Le « top lot » de la vente est revenu, une fois encore, à une oeuvre d’Hergé.
Une planche originale de l’album « On a marché sur la Lune », estimée à
350.000-400.000 euros a obtenu un prix de 602.500 euros.

D’autre part, 16 des 17 œuvres proposées de Jean-Pierre Gibrat (auquel Daniel Maghen avait consacré un très joli catalogue spécifique, au format d’album BD) ont trouvé preneur, totalisant 456.250 euros. Franc succès donc, dont le meilleur lot de cette section aura été une grande illustration Les congés rêvés, acquise pour 62.500 euros.

Par ailleurs, dix records du monde pour différents auteurs ont été établis lors de la vente, pour Matthieu Bonhomme, André Juillard, Grzegorz Rosinski et William Vance, auteur de XIII.

Ainsi, la couverture originale signée de Lucky Luke vu par Mathieu Bonhomme à triplé son estimation (10 000 – 12 000 euros) pour partir à 30 000 euros. Estimé au même prix, une illustration originale du « Lièvre et la tortue » (album à paraître) de Frédéric Pilot a été acquise pour 21 250 euros. Une planche originale du « Prince de la nuit » d’Yves Swolfs a, pour sa part, obtenu cinq fois son prix de départ : 15 000 euros pour 2 500 euros.

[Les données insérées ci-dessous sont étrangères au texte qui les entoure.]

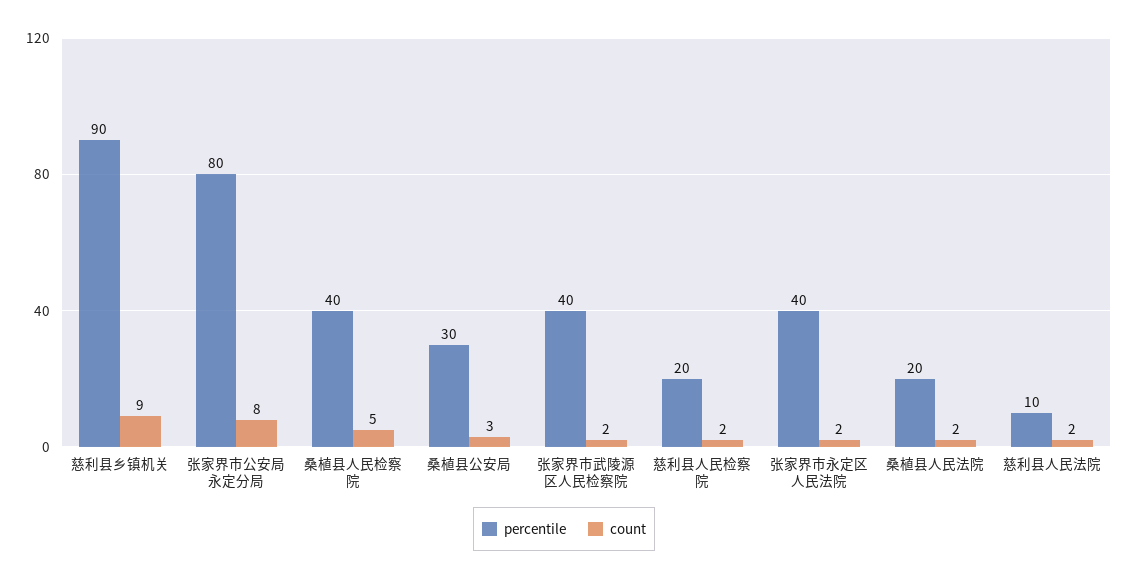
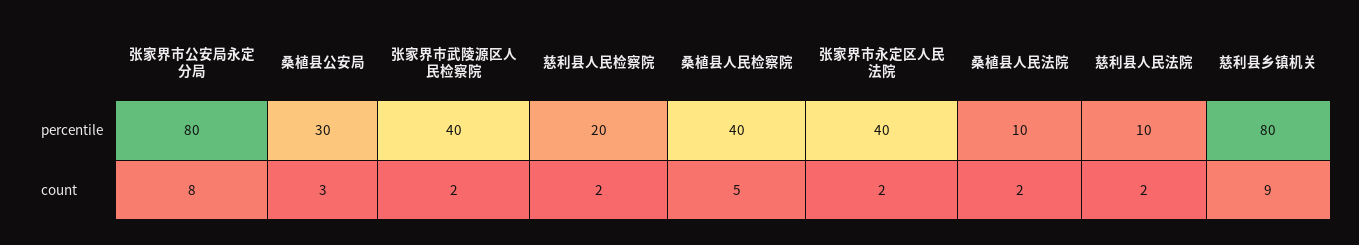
percentile, 慈利县乡镇机关: 90 -> 80
percentile, 桑植县人民法院: 20 -> 10

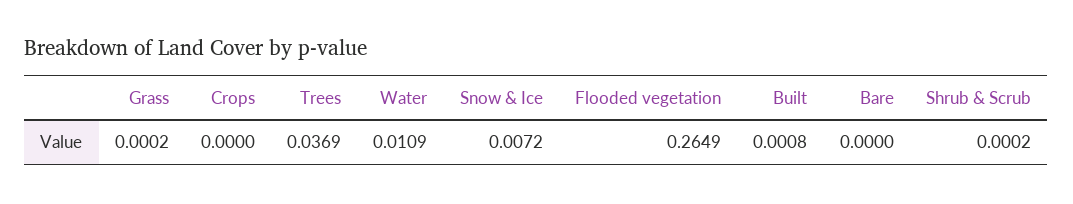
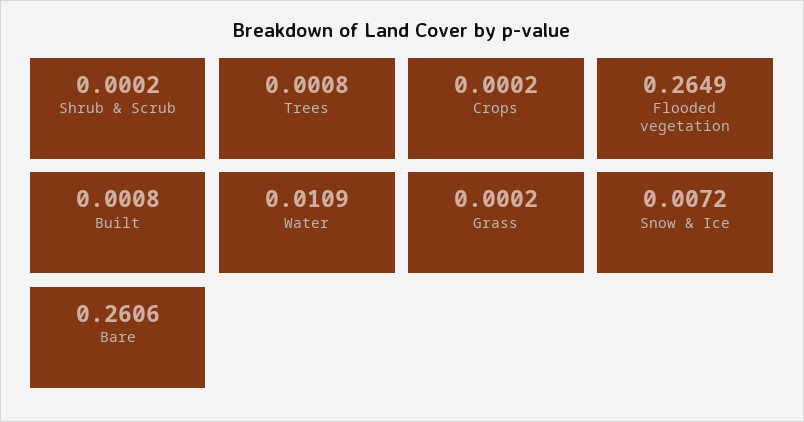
Crops: 0 -> 0.0002
Trees: 0.0369 -> 0.0008
Bare: 0 -> 0.2606

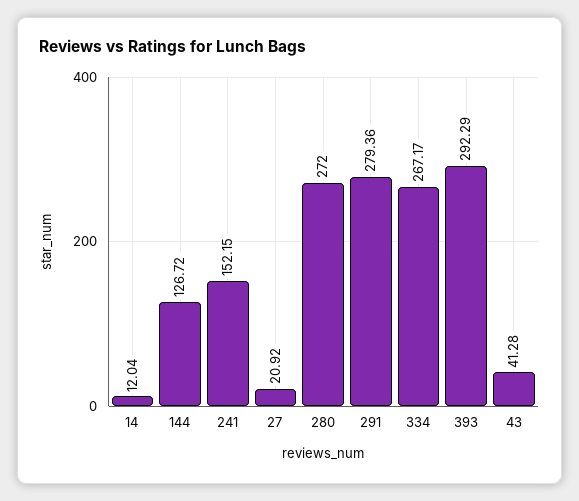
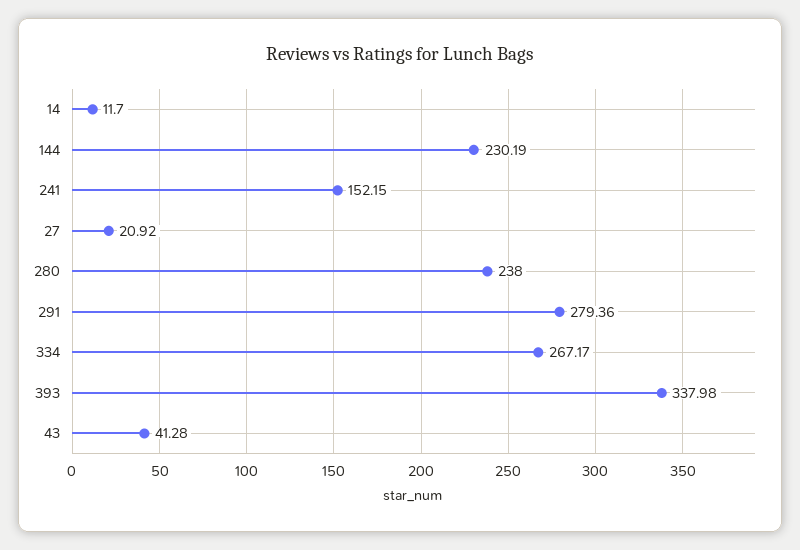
14: 12.04 -> 11.7
144: 126.72 -> 230.19
280: 272 -> 238
393: 292.29 -> 337.98

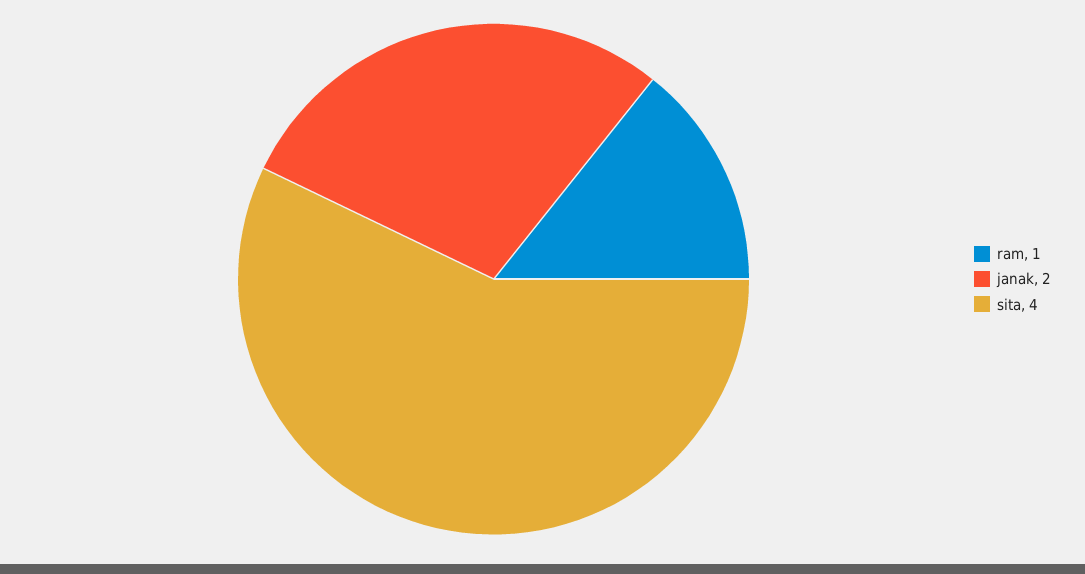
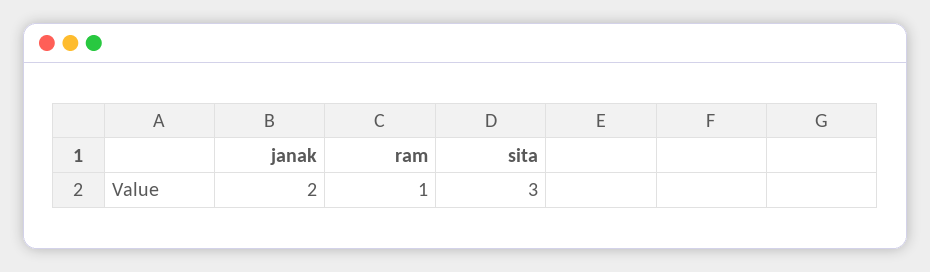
sita: 4 -> 3

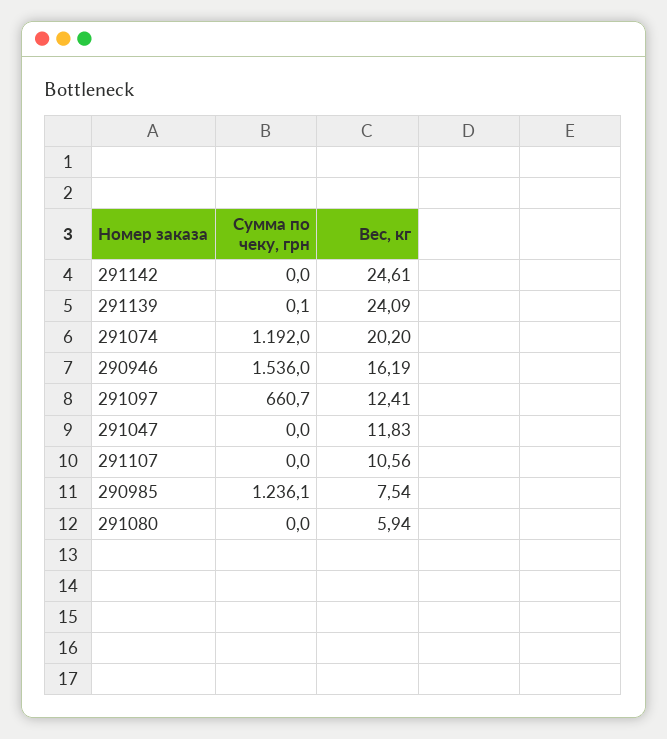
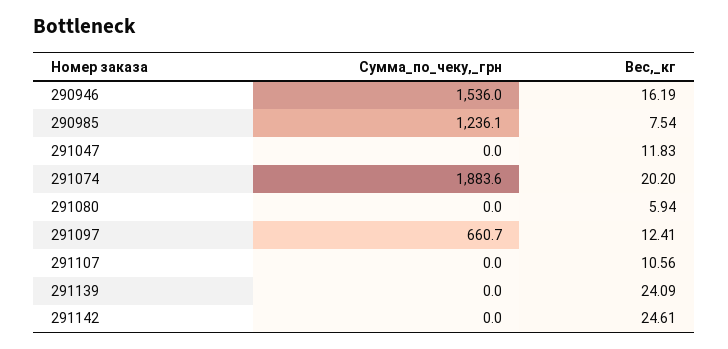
Сумма по чеку, грн, 291139: 0.1 -> 0
Сумма по чеку, грн, 291074: 1192 -> 1883.6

Les plus hautes ventes ont été pour une couverture originale de « La blanche morte », d’André Juillard, partie à 38 750 euros ou une planche originale de « XIII / Le jour du soleil noir » achetée pour 30 000 euros ;

La meilleure vente de ce « top 10 » aura été atteinte néanmoins par une planche originale du tome 36 de Thorgal, « Au-delà des ombres », qui a atteint 52 000 euros (contre une estimation à 25 000 – 30 000 euros).